In seiner Not gibt der mittellose Link an, zur Bande zurückgekehrt zu sein, um die Zeiten des glorreichen Verbrechens wieder aufleben zu lassen, wobei er die schöne Sängerin als seine Frau vorstellt, was einige von Tobins Männern aber nicht daran hindert, Billie nachzustellen und zu erniedrigen. Tobin will einen letzten großen Überfall durchziehen, bevor auch er sich zur Ruhe setzen wird. Um seine Begleiter vor den Dieben zu schützen, erklärt Link seine Bereitschaft zur Teilnahme, doch da Dock längst nicht mehr der Anführer ist, der er einst war, macht sich unter seinen Männern Unmut breit, als sie sich durch den neuen Mann in ihren Reihen bedroht fühlen…
Kritik:
Anthony Mann drehte „Der Mann aus dem Westen“ nach dem gleichnamigen Debütroman von Will C. Brown und besetzte Gary Cooper in einer ähnlich Einzelgänger-Rolle wie in Fred Zinnemanns „12 Uhr mittags“. Es ist ein für die 1950er Jahre ungewöhnlich düsterer Western, in dem Coopers Rolle als Symbolfigur zwischen der Vergangenheit und Zukunft agiert. Bezeichnend ist hier die Szene am Bahnsteig, wenn Link vor dem einfahrenden, dampfenden Zug zurückspringt. Es ist seine erste Begegnung mit der Zukunft, die mit seiner Vergangenheit als Gangster nichts mehr zu tun haben soll. Der Überfall auf den Zug und der Rückzug in seine alte Wirkungsstätte mit dem Wiedersehen seines alten Lehrmeisters führt allerdings zu einer erneuten Auseinandersetzung mit seiner kriminellen Vergangenheit.
Anthony Mann und sein Drehbuchautor Reginald Rose („Die zwölf Geschworenen“) erzeugen die Spannung vor allem durch die Interaktionen der Protagonisten untereinander, die sich kritisch beäugen und abschätzen, was sie von den jeweils anderen zu halten haben. Während Coopers Link die jeweilige Situation in Ruhe und mit Vernunft zu beurteilen versucht, steigert sich der alternde Tobin immer mehr in eine Raserei, mit der er auch seine unerfahrenen Gefolgsleute verunsichert.
„Der Mann aus dem Westen“ überzeugt mit feinen Charakterzeichnungen und dem Spannungsfeld zwischen Loyalität und Überlebenskampf, der mit dem Abschließen der alten Ordnung einhergeht. Für Nouvelle-Vague-Mitbegründer Jean-Luc Godard zählte „Der Mann aus dem Westen“ deshalb zu den besten Filmen des Jahres 1958, womit er für eine weithin größere Aufmerksamkeit für das Werk von Anthony Mann sorgte.

▶ [Verständnis prüfen]
• a. Nach welcher Vorlage drehte Anthony Mann laut dem Textauszug über den Western „Der Mann aus dem Westen“ diesen Film?
• b. Schreibe aus dem Textauszug über den Western „Der Mann aus dem Westen“ die Stelle ab, die mit „Anthony Mann und“ anfängt und bis einschließlich „Anthony Mann sorgte.“ reicht.
Die anschließenden Daten stehen für sich und gehören nicht zum Textauszug.

▶ [Gegebene Daten]
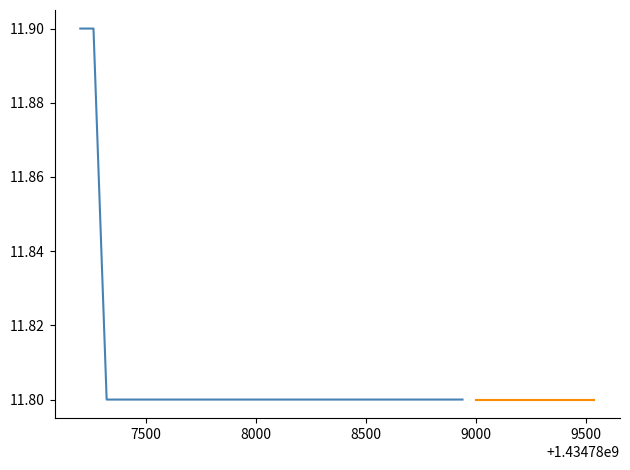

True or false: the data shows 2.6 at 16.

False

▶ [Lösungen der Aufgaben]
• a. Nach dem gleichnamigen Debütroman von Will C. Brown.

• b.
Anthony Mann und sein Drehbuchautor Reginald Rose („Die zwölf Geschworenen“) erzeugen die Spannung vor allem durch die Interaktionen der Protagonisten untereinander, die sich kritisch beäugen und abschätzen, was sie von den jeweils anderen zu halten haben. Während Coopers Link die jeweilige Situation in Ruhe und mit Vernunft zu beurteilen versucht, steigert sich der alternde Tobin immer mehr in eine Raserei, mit der er auch seine unerfahrenen Gefolgsleute verunsichert.
„Der Mann aus dem Westen“ überzeugt mit feinen Charakterzeichnungen und dem Spannungsfeld zwischen Loyalität und Überlebenskampf, der mit dem Abschließen der alten Ordnung einhergeht. Für Nouvelle-Vague-Mitbegründer Jean-Luc Godard zählte „Der Mann aus dem Westen“ deshalb zu den besten Filmen des Jahres 1958, womit er für eine weithin größere Aufmerksamkeit für das Werk von Anthony Mann sorgte.